**ACTIVITY:**
Rewrite the part of the data that runs from the start through the line containing "razlog će vas...", with "Cargo" replaced by "Puesto" and nothing else altered.

[INFORMATION SHOWN — start]

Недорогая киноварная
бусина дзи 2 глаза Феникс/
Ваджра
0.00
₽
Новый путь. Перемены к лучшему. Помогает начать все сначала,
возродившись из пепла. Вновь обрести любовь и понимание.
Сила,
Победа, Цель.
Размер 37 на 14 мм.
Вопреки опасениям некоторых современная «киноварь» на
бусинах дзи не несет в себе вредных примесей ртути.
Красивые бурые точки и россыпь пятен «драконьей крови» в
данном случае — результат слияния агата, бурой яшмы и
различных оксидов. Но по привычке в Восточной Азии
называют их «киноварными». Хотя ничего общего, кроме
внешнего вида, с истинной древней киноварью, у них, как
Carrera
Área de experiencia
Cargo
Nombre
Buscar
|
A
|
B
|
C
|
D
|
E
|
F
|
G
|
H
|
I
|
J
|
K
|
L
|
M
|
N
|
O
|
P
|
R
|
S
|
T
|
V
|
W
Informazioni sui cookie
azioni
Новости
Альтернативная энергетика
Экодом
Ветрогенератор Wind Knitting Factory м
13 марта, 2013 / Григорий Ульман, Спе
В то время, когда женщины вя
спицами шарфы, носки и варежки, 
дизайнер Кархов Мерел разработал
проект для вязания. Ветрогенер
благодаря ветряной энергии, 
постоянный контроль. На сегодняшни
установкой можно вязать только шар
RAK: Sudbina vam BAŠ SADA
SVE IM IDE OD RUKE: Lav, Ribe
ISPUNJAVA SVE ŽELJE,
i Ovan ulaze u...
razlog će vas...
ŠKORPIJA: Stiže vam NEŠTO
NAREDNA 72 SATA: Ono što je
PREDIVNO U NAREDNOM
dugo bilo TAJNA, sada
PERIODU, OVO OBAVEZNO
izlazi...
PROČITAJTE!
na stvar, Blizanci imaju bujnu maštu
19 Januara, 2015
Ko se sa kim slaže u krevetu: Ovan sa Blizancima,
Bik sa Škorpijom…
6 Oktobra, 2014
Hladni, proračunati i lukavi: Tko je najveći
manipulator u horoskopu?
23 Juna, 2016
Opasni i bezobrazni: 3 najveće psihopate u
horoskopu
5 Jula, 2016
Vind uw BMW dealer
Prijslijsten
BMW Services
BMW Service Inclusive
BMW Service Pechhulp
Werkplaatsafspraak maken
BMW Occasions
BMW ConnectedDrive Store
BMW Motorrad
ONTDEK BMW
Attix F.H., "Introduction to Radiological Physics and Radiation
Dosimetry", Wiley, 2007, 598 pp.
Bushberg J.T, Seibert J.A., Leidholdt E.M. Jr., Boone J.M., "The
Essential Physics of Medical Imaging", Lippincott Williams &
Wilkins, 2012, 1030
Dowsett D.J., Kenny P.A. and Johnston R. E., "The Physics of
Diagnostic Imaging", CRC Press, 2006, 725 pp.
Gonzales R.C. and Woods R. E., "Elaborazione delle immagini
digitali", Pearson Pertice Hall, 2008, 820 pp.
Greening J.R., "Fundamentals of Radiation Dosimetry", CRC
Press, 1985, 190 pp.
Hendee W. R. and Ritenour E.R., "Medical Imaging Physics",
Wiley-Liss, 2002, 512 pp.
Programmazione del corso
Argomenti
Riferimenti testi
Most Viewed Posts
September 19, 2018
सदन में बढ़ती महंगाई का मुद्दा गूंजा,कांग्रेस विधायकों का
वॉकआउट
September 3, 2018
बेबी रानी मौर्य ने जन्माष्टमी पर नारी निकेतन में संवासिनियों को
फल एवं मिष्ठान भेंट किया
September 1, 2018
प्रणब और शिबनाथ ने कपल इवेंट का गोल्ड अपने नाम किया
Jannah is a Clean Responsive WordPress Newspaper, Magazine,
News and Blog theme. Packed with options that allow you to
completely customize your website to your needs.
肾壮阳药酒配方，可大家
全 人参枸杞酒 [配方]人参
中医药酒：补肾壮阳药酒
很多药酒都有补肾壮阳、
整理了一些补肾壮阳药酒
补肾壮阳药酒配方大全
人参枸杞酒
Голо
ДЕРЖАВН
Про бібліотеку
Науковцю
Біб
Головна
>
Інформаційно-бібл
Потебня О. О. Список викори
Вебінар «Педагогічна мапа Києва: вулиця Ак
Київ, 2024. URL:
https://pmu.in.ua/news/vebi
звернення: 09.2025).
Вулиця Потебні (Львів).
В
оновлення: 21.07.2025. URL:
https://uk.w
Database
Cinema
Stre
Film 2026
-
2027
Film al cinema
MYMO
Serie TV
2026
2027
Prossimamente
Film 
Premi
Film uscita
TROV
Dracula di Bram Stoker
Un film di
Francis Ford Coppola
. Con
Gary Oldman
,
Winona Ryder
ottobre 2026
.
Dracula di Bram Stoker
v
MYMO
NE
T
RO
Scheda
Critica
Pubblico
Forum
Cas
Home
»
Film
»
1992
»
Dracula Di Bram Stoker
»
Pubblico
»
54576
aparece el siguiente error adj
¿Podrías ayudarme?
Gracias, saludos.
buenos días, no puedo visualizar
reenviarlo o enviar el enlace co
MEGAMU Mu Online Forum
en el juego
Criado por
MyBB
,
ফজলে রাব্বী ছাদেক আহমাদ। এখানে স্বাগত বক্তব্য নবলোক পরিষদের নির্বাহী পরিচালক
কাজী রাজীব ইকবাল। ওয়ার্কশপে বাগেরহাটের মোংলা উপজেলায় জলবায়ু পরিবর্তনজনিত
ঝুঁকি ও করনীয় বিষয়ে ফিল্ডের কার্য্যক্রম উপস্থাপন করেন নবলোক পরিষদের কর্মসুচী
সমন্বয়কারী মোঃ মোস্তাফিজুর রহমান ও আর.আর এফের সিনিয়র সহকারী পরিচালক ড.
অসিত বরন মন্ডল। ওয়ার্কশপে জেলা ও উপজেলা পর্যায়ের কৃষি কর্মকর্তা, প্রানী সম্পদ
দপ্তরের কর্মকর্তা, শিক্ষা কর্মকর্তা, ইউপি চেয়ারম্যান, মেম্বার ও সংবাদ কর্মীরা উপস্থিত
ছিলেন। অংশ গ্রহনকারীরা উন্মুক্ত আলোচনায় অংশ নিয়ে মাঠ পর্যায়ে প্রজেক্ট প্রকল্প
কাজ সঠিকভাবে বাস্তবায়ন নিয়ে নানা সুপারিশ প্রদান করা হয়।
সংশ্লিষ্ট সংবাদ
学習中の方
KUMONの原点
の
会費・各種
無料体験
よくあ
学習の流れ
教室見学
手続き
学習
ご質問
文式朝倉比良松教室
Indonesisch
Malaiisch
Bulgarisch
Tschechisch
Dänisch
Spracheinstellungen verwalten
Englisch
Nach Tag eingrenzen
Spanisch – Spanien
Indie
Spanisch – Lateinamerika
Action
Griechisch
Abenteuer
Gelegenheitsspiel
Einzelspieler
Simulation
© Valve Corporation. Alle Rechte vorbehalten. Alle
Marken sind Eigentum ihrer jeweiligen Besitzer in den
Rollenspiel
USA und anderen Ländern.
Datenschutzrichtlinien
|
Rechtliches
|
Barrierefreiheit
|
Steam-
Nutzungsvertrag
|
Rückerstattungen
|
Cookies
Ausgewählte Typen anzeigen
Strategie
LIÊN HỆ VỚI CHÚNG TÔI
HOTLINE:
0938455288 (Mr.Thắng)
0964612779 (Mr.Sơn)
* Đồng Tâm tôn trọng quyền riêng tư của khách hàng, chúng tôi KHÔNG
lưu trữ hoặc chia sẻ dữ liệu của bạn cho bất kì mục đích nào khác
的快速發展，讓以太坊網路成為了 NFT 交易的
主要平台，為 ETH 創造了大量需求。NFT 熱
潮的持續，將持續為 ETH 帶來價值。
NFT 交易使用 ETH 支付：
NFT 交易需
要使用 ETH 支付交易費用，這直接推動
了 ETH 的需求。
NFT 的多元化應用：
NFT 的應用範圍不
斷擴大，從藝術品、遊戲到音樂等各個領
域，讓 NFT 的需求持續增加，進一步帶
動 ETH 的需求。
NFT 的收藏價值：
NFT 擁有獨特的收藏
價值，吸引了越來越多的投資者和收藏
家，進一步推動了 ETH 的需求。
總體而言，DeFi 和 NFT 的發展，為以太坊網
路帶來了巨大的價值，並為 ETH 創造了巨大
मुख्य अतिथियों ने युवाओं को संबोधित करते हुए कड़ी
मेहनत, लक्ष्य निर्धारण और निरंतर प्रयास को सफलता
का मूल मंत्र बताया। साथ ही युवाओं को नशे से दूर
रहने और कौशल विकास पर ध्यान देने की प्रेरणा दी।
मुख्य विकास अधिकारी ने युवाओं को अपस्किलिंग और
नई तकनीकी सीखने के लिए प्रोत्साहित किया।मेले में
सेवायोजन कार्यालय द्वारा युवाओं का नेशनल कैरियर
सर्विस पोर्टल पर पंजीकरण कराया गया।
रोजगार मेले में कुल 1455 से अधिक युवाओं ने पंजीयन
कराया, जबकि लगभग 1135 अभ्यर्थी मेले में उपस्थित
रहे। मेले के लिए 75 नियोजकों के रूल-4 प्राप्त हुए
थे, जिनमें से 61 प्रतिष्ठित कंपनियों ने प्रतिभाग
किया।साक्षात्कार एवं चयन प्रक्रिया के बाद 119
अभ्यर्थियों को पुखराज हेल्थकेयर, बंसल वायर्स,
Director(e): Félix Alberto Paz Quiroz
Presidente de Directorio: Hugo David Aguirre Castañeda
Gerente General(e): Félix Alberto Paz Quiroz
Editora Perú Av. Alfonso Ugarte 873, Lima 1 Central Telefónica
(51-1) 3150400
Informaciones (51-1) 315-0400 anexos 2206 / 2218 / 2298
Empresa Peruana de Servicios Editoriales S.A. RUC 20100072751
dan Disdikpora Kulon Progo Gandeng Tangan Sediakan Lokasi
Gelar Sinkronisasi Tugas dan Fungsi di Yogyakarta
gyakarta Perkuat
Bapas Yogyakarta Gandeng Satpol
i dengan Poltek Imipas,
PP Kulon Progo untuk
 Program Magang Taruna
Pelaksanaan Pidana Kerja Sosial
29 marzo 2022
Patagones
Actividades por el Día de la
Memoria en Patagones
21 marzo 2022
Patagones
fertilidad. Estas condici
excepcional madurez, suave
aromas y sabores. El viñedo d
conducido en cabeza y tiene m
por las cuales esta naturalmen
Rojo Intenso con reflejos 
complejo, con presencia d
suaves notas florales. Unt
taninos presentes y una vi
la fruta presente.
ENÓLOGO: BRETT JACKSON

[INFORMATION SHOWN — finish]

**YOUR RESPONSE:**
Недорогая киноварная
бусина дзи 2 глаза Феникс/
Ваджра
0.00
₽
Новый путь. Перемены к лучшему. Помогает начать все сначала,
возродившись из пепла. Вновь обрести любовь и понимание.
Сила,
Победа, Цель.
Размер 37 на 14 мм.
Вопреки опасениям некоторых современная «киноварь» на
бусинах дзи не несет в себе вредных примесей ртути.
Красивые бурые точки и россыпь пятен «драконьей крови» в
данном случае — результат слияния агата, бурой яшмы и
различных оксидов. Но по привычке в Восточной Азии
называют их «киноварными». Хотя ничего общего, кроме
внешнего вида, с истинной древней киноварью, у них, как
Carrera
Área de experiencia
Puesto
Nombre
Buscar
|
A
|
B
|
C
|
D
|
E
|
F
|
G
|
H
|
I
|
J
|
K
|
L
|
M
|
N
|
O
|
P
|
R
|
S
|
T
|
V
|
W
Informazioni sui cookie
azioni
Новости
Альтернативная энергетика
Экодом
Ветрогенератор Wind Knitting Factory м
13 марта, 2013 / Григорий Ульман, Спе
В то время, когда женщины вя
спицами шарфы, носки и варежки, 
дизайнер Кархов Мерел разработал
проект для вязания. Ветрогенер
благодаря ветряной энергии, 
постоянный контроль. На сегодняшни
установкой можно вязать только шар
RAK: Sudbina vam BAŠ SADA
SVE IM IDE OD RUKE: Lav, Ribe
ISPUNJAVA SVE ŽELJE,
i Ovan ulaze u...
razlog će vas...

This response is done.